Set up matplotlib for plotting

In [2]:
import matplotlib.pyplot as plt
import matplotlib as mpl

# Use this version for non-interactive plots (easier scrolling of the notebook)
%matplotlib inline

# Use this version (outside of Jupyter Lab) if you want interactive plots
#%matplotlib notebook

# These gymnastics are needed to make the sizes of the figures
# be the same in both the inline and notebook versions
%config InlineBackend.print_figure_kwargs = {'bbox_inches': None}

mpl.rcParams['savefig.dpi'] = 80
mpl.rcParams['figure.dpi'] = 80

Import JWST pipeline modules

In [3]:
# The calwebb_spec and spec3 pipelines
from jwst.pipeline import Spec2Pipeline
from jwst.pipeline import Spec3Pipeline

# individual steps
from jwst.assign_wcs import AssignWcsStep
from jwst.background import BackgroundStep
from jwst.imprint import ImprintStep
from jwst.msaflagopen import MSAFlagOpenStep
from jwst.extract_2d import Extract2dStep
from jwst.srctype import SourceTypeStep
from jwst.wavecorr import WavecorrStep
from jwst.flatfield import FlatFieldStep
from jwst.pathloss import PathLossStep
from jwst.photom import PhotomStep
from jwst.resample import ResampleSpecStep
from jwst.extract_1d import Extract1dStep

# data models
from jwst import datamodels

ImportError: cannot import name 'ndmodel' from 'stdatamodels' (/Users/busko/Projects/software/miniconda3_2/envs/specreduce/lib/python3.8/site-packages/stdatamodels/__init__.py)

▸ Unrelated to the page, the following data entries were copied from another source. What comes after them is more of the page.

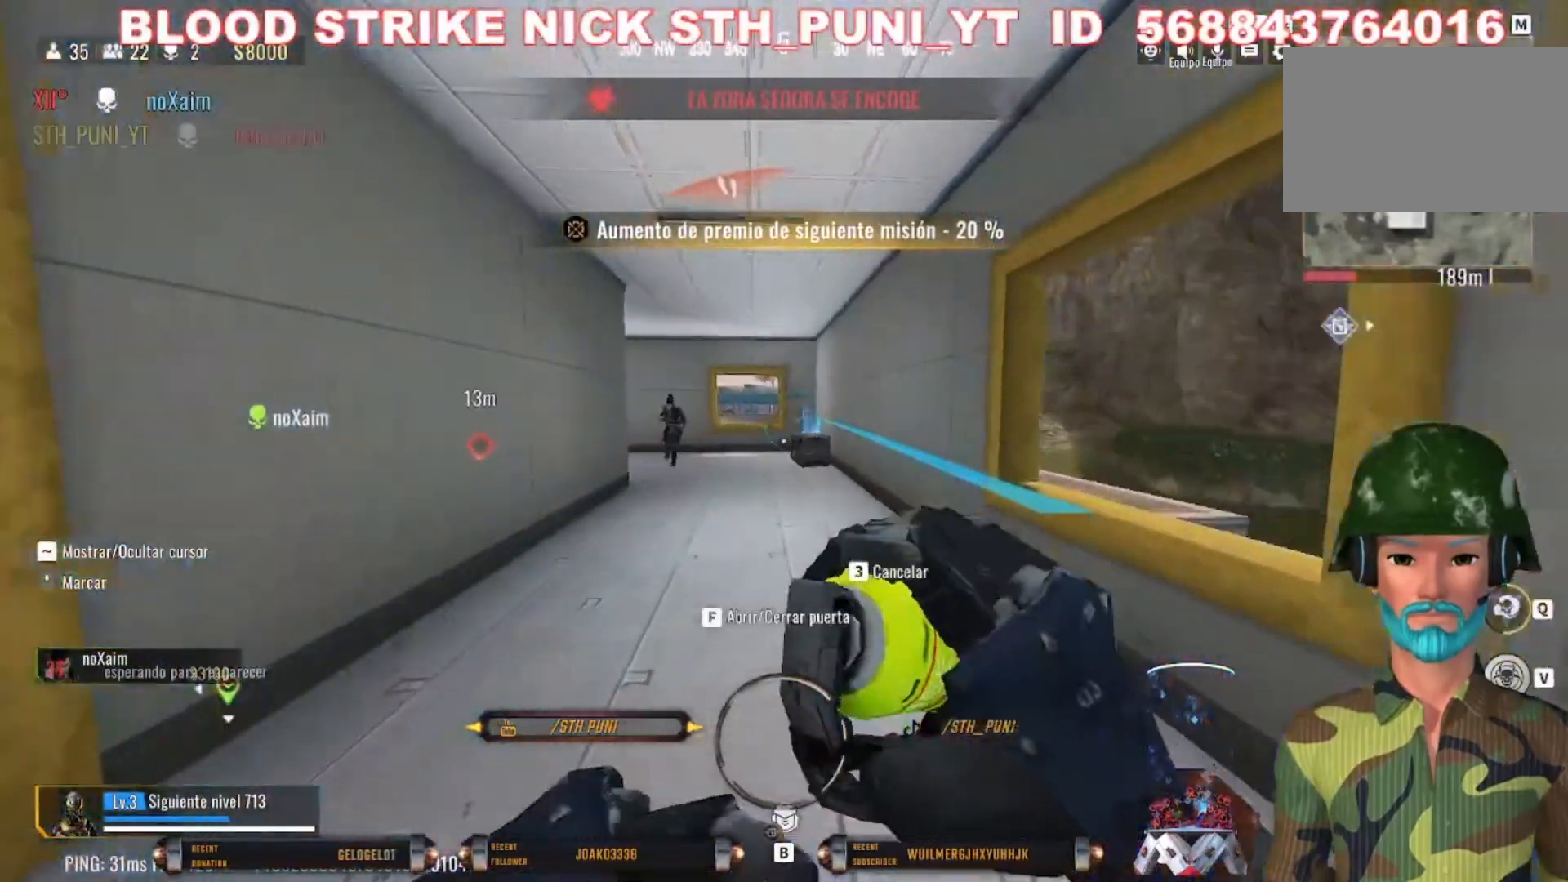
{"keys": ["a", "d", "s"], "mouse": [], "events": [[167, "a", "down"], [300, "d", "down"], [367, "w", "up"], [433, "s", "down"]]}
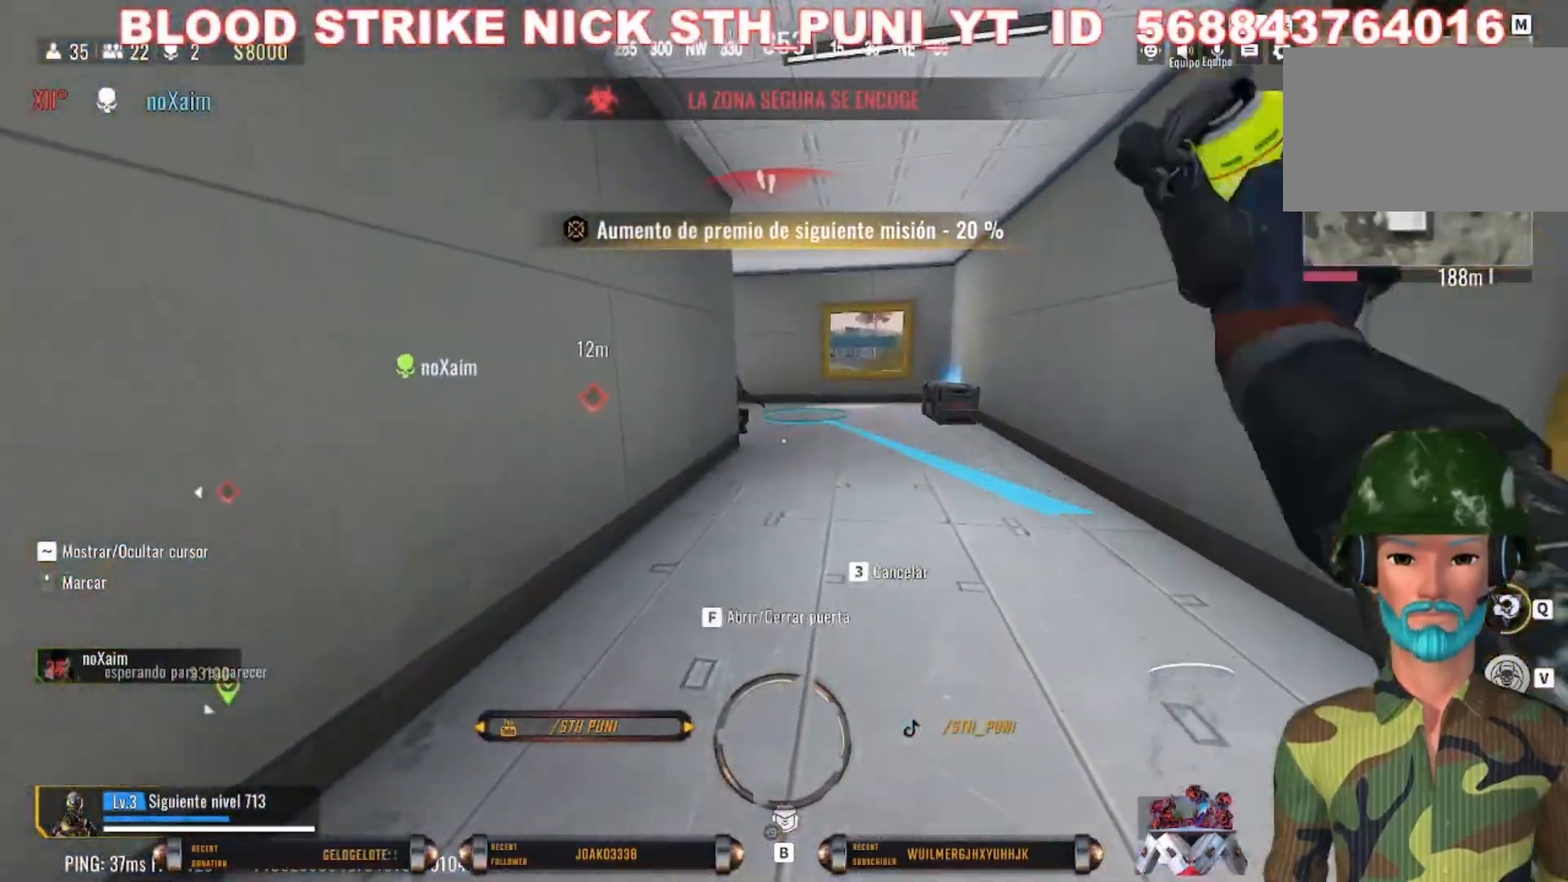
{"keys": ["a"], "mouse": [], "events": [[33, "d", "up"], [100, "s", "up"], [167, "s", "down"], [367, "s", "up"]]}
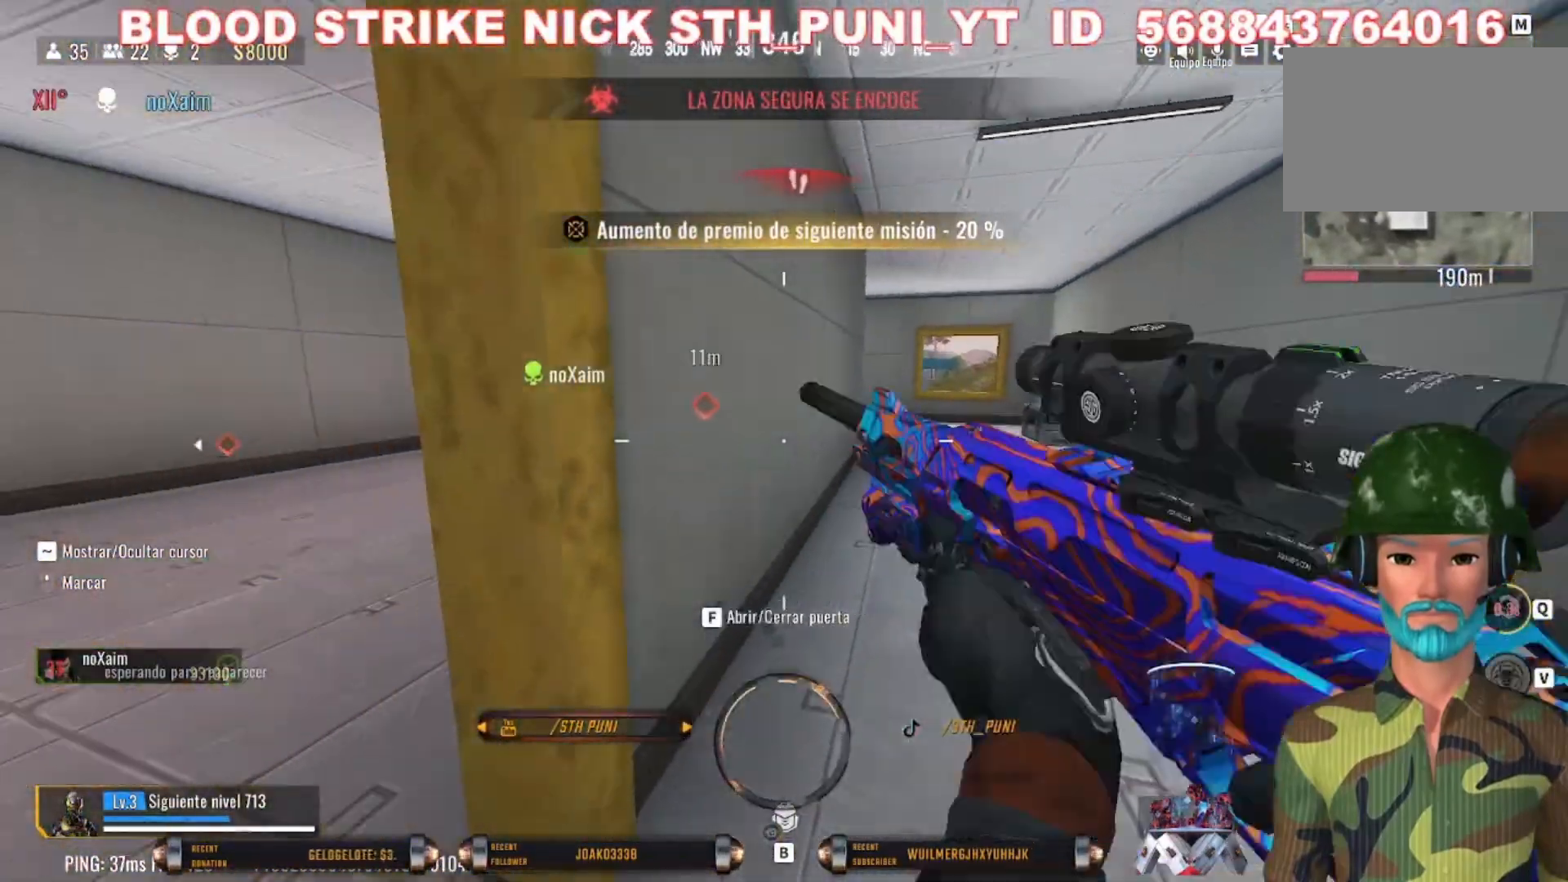
{"keys": ["a", "shift", "w"], "mouse": [], "events": [[100, "w", "down"], [467, "shift", "down"]]}
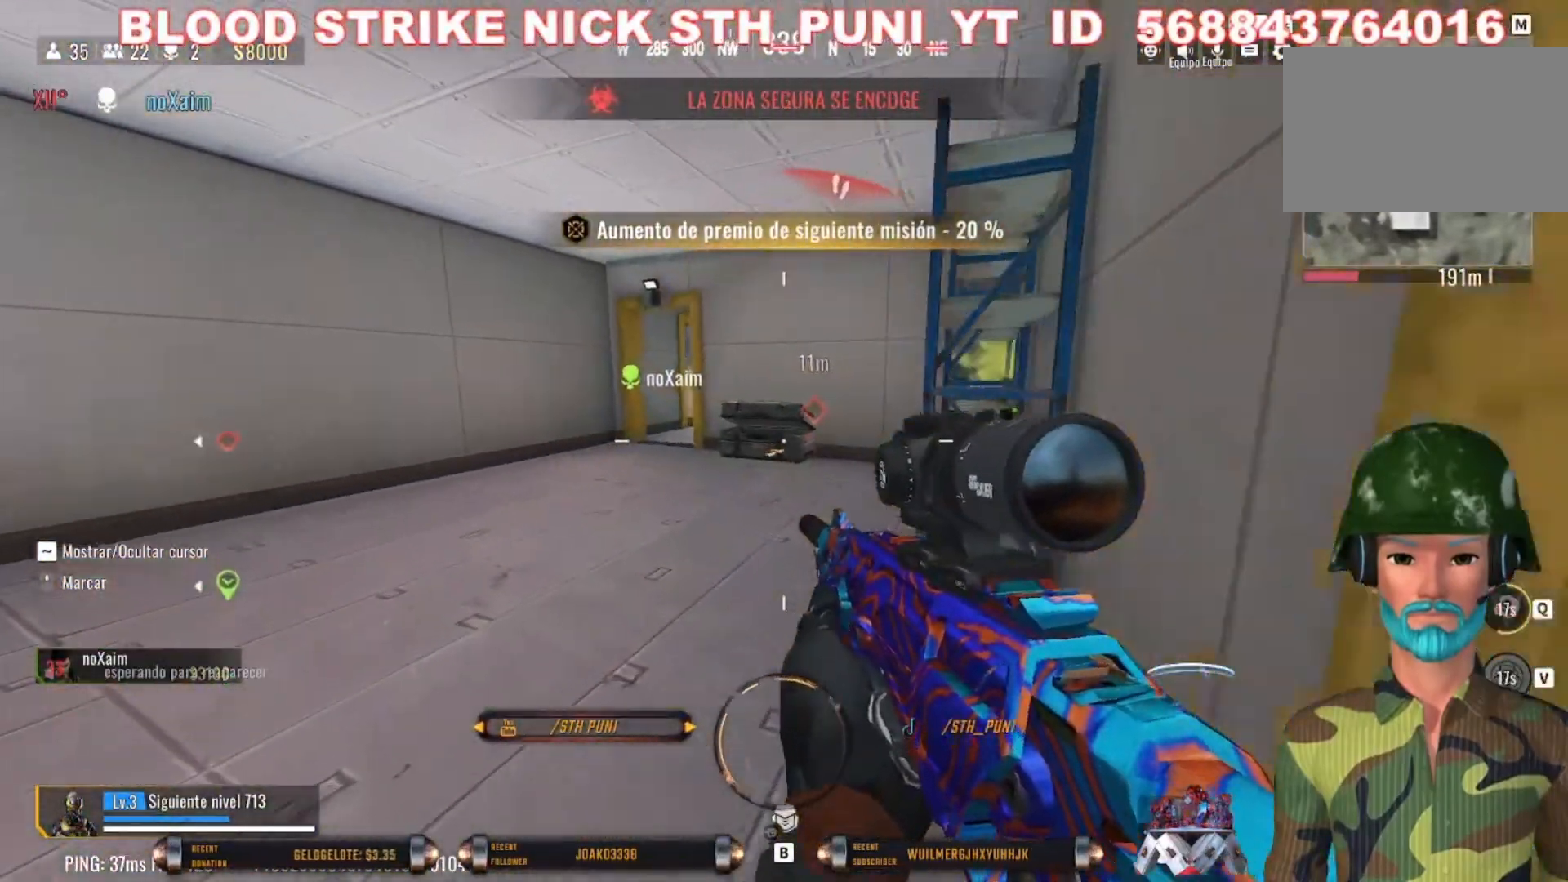
{"keys": ["a", "shift", "w"], "mouse": [], "events": []}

check the version; the webinar uses pipeline version 1.1.0

In [4]:
import jwst
if jwst.__version__ != '1.1.0':
    warnings.warn(f"You are running version {jwst.__version__} of the jwst "
                  "module instead of the intended 1.1.0.")

## Define convenience functions and parameters <a id='func'></a>

In [None]:
# All files created in this notebook will be saved to the current working directory
# create a subdirectory to organize the files
output_dir = './nirspec_files/'
if not os.path.exists(output_dir):
    os.makedirs(output_dir)

In [None]:
def show_image(data_2d, vmin, vmax, title=None, aspect=1, scale='log', units='MJy/sr'):
    """Function to generate a 2D, log-scaled image of the data
    
    Parameters
    ----------
    data_2d : numpy.ndarray
        2D image to be displayed
        
    vmin : float
        Minimum signal value to use for scaling
        
    vmax : float
        Maximum signal value to use for scaling
        
    title : str
        String to use for the plot title
        
    scale : str
        Specify scaling of the image. Can be 'log' or 'linear'
        
    units : str
        Units of the data. Used for the annotation in the
        color bar
    """
    if scale == 'log':
        norm = ImageNormalize(data_2d, interval=ManualInterval(vmin=vmin, vmax=vmax),
                              stretch=LogStretch())
    elif scale == 'linear':
        norm = ImageNormalize(data_2d, interval=ManualInterval(vmin=vmin, vmax=vmax),
                              stretch=LinearStretch())
    elif scale == 'Asinh':
        norm = ImageNormalize(data_2d, interval=ManualInterval(vmin=vmin, vmax=vmax),
                              stretch=AsinhStretch())
    fig = plt.figure(figsize=(15, 9))
    ax = fig.add_subplot(1, 1, 1)
    im = ax.imshow(data_2d, origin='lower', norm=norm, aspect=aspect, cmap='gist_earth')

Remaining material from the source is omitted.